763P - Re-VOLVE: Phase II trial in women with ovarian cancer progressing post-PARP-inhibitor with treatment adapted to real-time assessment of evolving genomic resistance

Background

Despite clinical success of PARP inhibitors (PARPi) in high-grade serous ovarian cancer (HGSOC), a significant proportion of patients (pts) develop recurrence. Many PARPi resistance mechanisms have been described. We report the results of first-stage of phase II in women with HGSOC post-PARPi with treatment adapted to real-time assessment of evolving genomic resistance (NCT05065021).

Methods

This pilot study enrolled pts to initial phase: 2-3 cycles of niraparib (200-300mg/OD)/ bevacizumab (7.5mg/kg/q3w), followed by personalized phase: (A) niraparib/bevacizumab/dostarlimab (500mg/q3w), (B) paclitaxel (80mg/m² weekly)/bevacizumab/dostarlimab, or (C) continue niraparib/bevacizumab, based on initial response and real-time assessment from baseline tumor biopsy (genome/RNA sequencing) and ctDNA (12-gene-panel). Purpose of the first stage was to determine feasibility of using real-time molecular profiling results to guide personalized therapy. Feasibility was achieved if >80% had ctDNA and/or baseline tumor genomic guided treatment.

Results

Of 31 pts enrolled, 20 completed first-stage. Fourteen pts had baseline ctDNA and tissue biopsy to guide therapy and 6 ctDNA alone (100%). From pts with both samples, TP53 mutations were detected in 71.4% of ctDNA and 100% of biopsies. Mechanisms of resistance were detected in 3 pts: 1 CHEK2 mutation and 2 CCNE1-amplification. Grade 3 AE related to therapy in 30%; no grade 4 AE. Of 15 pts whose best response were evaluated (five too early to assess; personalized-phase), 6 achieved partial response (40%; 3 Pr and 3 Ps) and eight (53.3%) stable disease (5 Pr and 3 Ps). Table: 763P

Conclusions

Re-VOLVE study has met stage 1 requirements and currently expanding to stage 2 with 20 additional pts. This phase II study shows feasibility to guide personalized therapy in real-time in recurrent OC post-PARPi. ctDNA may require broader, more sensitive methods to best guide decision-making.

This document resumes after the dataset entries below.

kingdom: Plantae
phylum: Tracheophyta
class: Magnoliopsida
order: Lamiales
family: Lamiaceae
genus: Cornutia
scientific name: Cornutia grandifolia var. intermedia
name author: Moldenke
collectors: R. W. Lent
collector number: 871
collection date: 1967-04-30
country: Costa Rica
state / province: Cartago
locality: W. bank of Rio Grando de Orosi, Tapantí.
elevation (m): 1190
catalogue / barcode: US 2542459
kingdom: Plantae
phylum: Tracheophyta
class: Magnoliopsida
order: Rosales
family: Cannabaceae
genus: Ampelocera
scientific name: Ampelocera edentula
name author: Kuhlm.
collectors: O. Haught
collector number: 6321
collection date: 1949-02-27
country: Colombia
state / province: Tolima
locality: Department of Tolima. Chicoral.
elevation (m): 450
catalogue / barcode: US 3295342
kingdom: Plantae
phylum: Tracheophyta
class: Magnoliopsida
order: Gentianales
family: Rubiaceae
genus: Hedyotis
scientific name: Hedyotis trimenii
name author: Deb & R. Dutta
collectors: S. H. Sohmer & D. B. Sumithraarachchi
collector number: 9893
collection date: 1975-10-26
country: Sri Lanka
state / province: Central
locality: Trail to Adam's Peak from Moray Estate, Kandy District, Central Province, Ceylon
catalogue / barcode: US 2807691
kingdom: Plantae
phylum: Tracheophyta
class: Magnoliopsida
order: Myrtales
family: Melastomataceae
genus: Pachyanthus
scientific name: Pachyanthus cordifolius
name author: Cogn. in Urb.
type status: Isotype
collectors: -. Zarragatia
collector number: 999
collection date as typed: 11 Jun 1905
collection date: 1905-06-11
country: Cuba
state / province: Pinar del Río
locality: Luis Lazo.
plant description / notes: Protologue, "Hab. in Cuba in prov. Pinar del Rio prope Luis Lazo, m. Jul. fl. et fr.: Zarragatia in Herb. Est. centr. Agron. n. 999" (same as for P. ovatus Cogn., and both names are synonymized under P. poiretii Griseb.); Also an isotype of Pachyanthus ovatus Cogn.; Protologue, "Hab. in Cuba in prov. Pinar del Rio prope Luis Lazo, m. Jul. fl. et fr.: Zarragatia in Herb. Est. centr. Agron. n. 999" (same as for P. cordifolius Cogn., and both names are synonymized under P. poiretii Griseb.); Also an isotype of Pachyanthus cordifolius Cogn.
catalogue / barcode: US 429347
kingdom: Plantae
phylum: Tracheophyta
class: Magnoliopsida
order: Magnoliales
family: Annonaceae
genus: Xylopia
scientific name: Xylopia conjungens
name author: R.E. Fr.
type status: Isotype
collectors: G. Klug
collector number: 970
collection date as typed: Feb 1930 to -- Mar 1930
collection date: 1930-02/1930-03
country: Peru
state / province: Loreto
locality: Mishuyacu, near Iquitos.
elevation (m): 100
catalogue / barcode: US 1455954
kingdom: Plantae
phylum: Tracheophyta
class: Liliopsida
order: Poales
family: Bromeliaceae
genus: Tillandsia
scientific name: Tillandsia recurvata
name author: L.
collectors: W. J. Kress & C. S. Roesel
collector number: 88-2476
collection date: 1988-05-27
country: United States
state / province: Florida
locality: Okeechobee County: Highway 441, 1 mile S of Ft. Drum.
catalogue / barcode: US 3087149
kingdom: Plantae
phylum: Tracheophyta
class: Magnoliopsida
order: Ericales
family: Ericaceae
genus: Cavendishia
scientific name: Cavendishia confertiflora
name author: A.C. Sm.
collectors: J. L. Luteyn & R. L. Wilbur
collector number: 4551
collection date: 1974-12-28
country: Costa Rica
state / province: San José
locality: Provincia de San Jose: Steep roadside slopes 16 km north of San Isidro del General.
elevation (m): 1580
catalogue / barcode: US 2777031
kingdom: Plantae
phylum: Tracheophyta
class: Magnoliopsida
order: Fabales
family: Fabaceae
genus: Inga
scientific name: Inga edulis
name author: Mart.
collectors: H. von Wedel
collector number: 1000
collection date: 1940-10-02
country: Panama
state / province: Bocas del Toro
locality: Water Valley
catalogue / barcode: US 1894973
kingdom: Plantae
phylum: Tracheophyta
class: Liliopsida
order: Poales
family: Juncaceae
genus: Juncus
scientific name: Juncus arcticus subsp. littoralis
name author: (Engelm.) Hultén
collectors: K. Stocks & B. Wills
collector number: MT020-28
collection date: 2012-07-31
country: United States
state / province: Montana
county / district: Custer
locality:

Clinical trial identification

NCT05065021.

Editorial acknowledgement

Legal entity responsible for the study

UHN.

Funding

GSK and Apotex.

Disclosure

V. Bowering: Non-Financial Interests, Advisory Role, Nurses Advisory board - Lynparza: AstraZeneca; Non-Financial Interests, Advisory Role, Nurses Advisory Role- Niraparib: GSK. S. Lheureux: Financial Interests, Personal, Advisory Board: AstraZeneca, GSK, Seagen, Eisai, Repare, Schrodinger; Financial Interests, Institutional, Funding: Repare, Roche, AstraZeneca, GSK; Financial Interests, Institutional, Local PI: Merck. All other authors have declared no conflicts of interest.